__Request__
Keep each line of the material that includes "table", and leave out the rest.

__Working data__

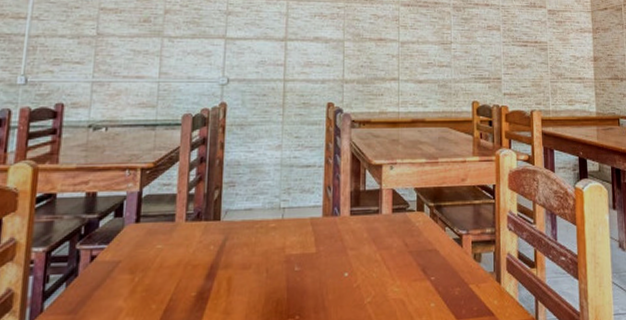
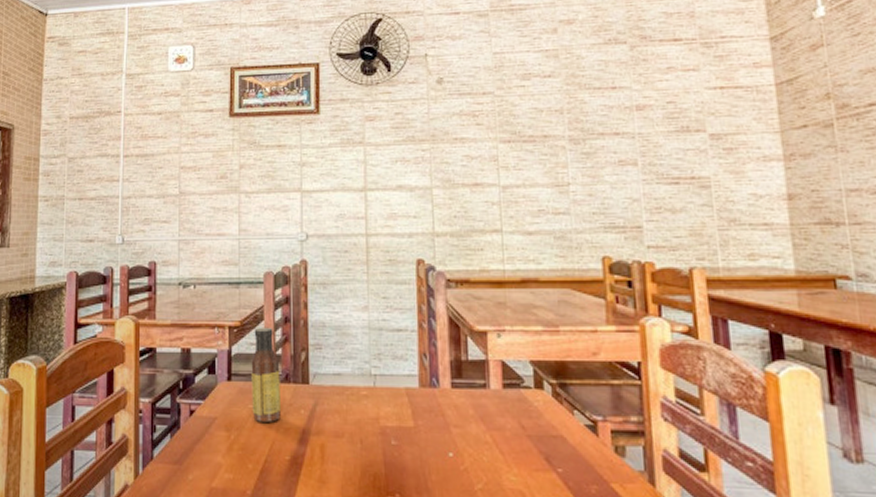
sauce bottle: none [159,167,192,263] -> present [251,327,282,424]

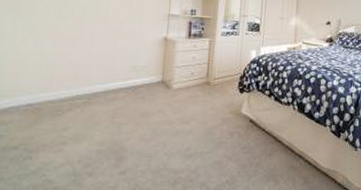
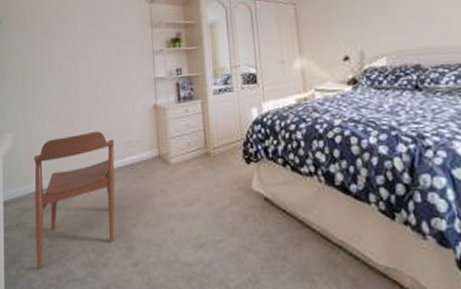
chair: none [8,54,119,180] -> present [34,131,115,270]

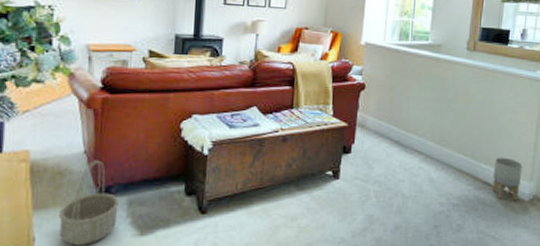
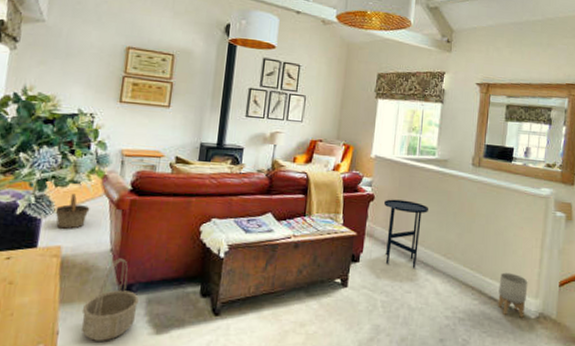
basket: none [17,93,58,132] -> present [54,193,90,229]
side table: none [375,87,422,157] -> present [383,199,428,268]

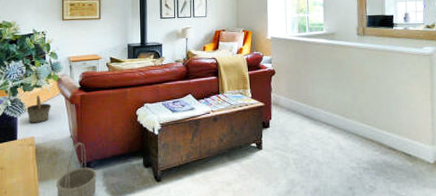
side table: present [383,199,428,268] -> none [283,71,323,129]
planter: present [498,272,528,318] -> none [396,124,424,164]

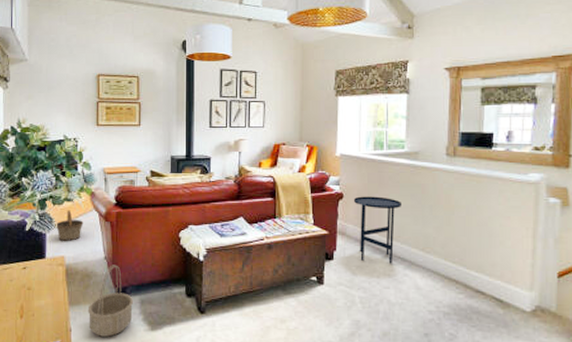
side table: none [283,71,323,129] -> present [353,196,401,264]

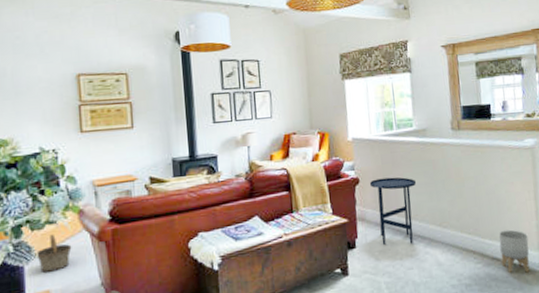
planter: none [486,265,520,311] -> present [498,229,530,273]

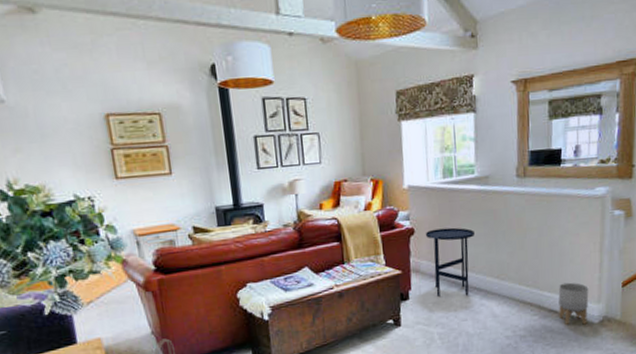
basket: present [35,234,72,273] -> none [82,284,119,321]

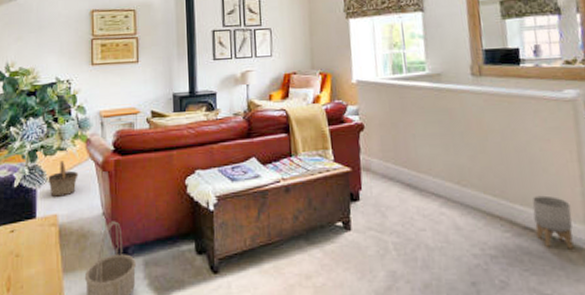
basket: none [82,284,119,321] -> present [46,160,78,197]
side table: present [425,227,474,296] -> none [375,125,429,202]

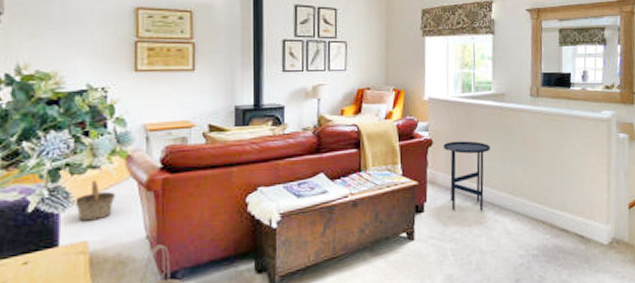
side table: none [375,125,429,202] -> present [442,141,490,211]
planter: present [532,195,574,249] -> none [569,201,598,246]

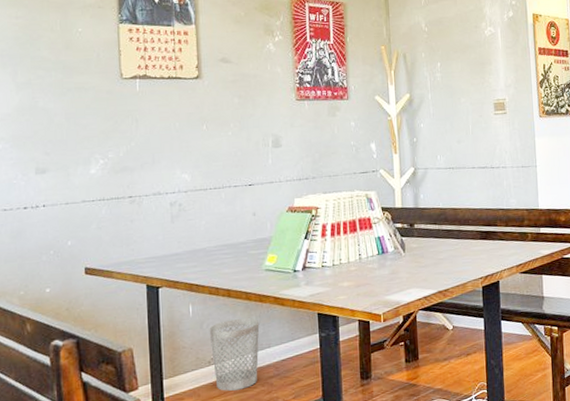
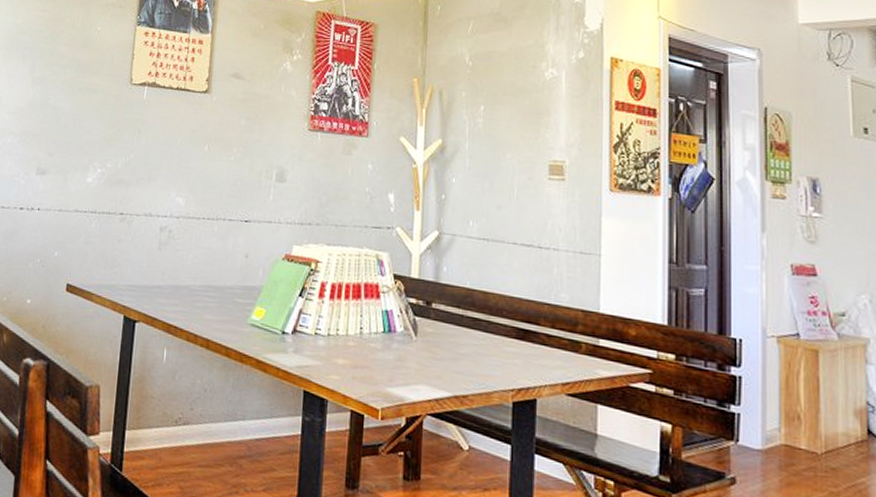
wastebasket: present [209,318,260,391] -> none [180,376,237,464]

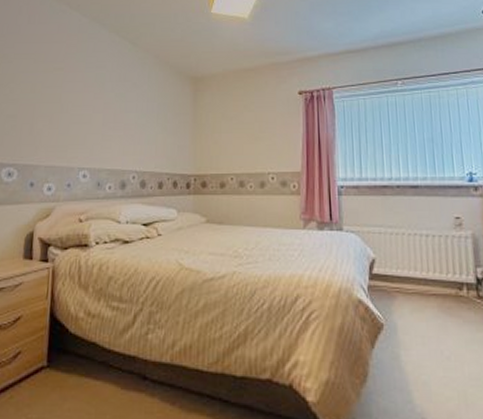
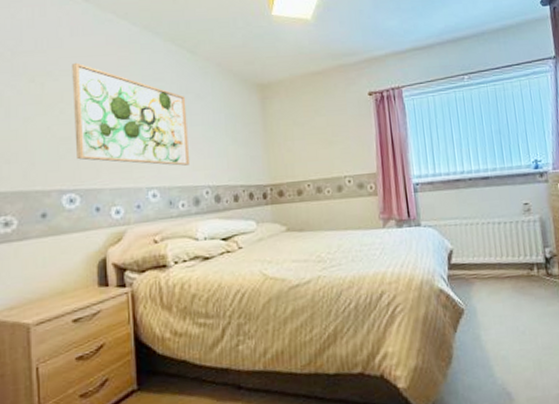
wall art: none [19,47,123,149] -> present [72,62,189,166]

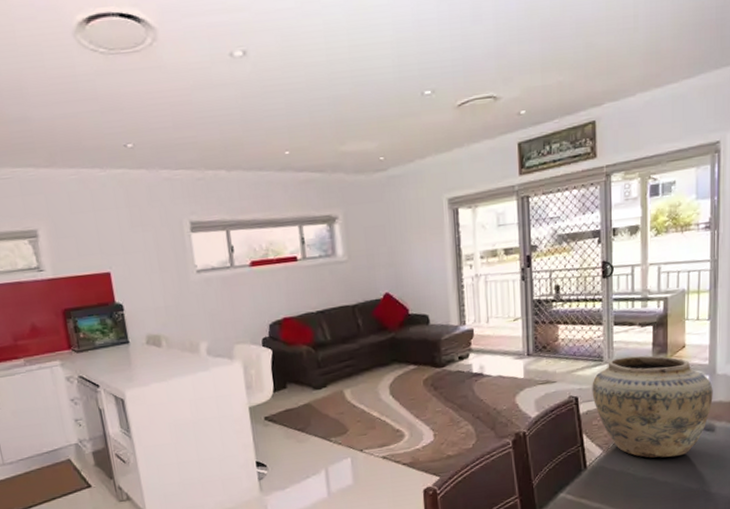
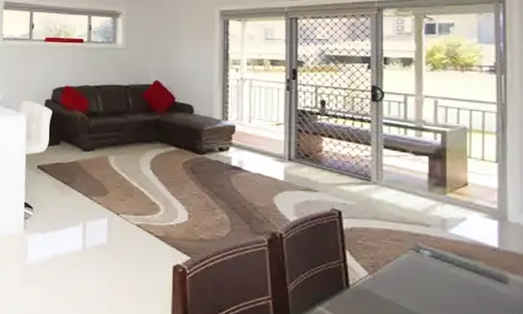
vase: present [592,355,713,458] -> none [357,181,504,301]

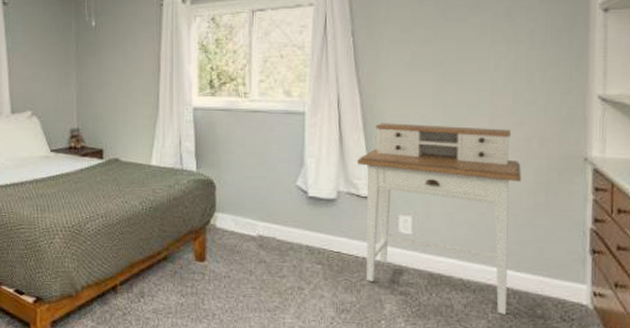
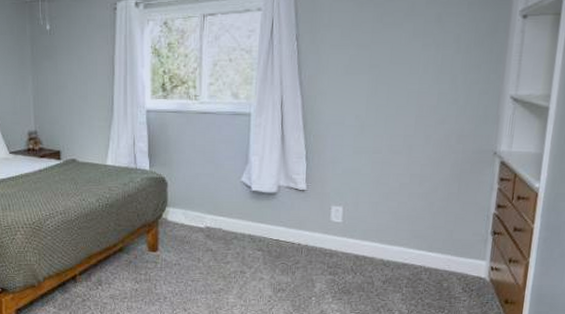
desk: present [357,123,521,315] -> none [297,122,440,288]

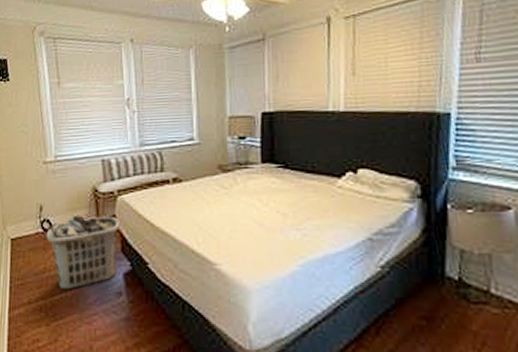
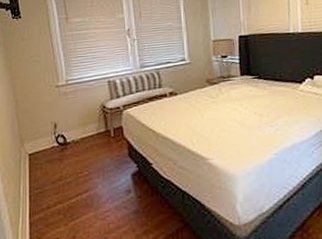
clothes hamper: present [46,216,121,290] -> none [61,127,127,194]

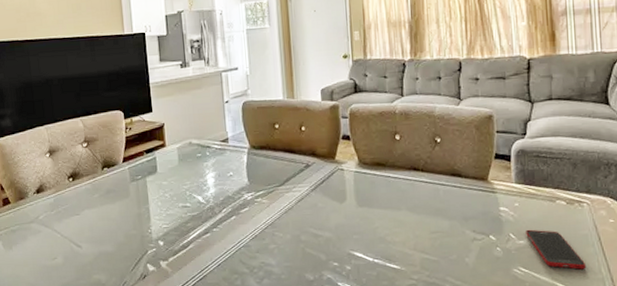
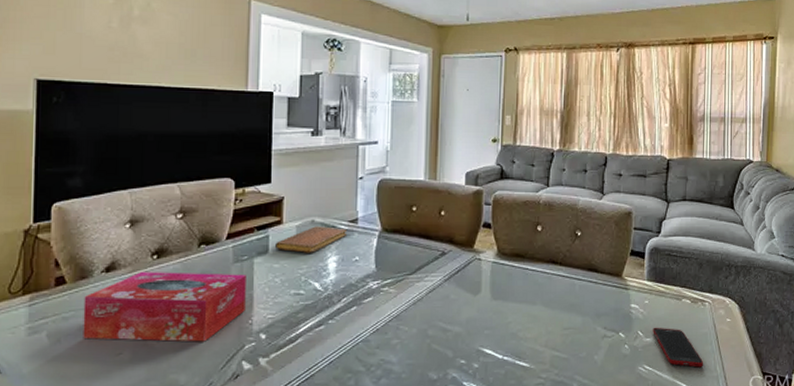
tissue box: none [24,191,145,249] -> present [83,272,246,342]
notebook: none [162,147,221,171] -> present [275,226,348,253]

__Solution to this task__
side table: none [375,87,422,157] -> present [383,199,428,268]
side table: present [383,199,428,268] -> none [283,71,323,129]
side table: none [283,71,323,129] -> present [353,196,401,264]
side table: present [425,227,474,296] -> none [375,125,429,202]
side table: none [375,125,429,202] -> present [442,141,490,211]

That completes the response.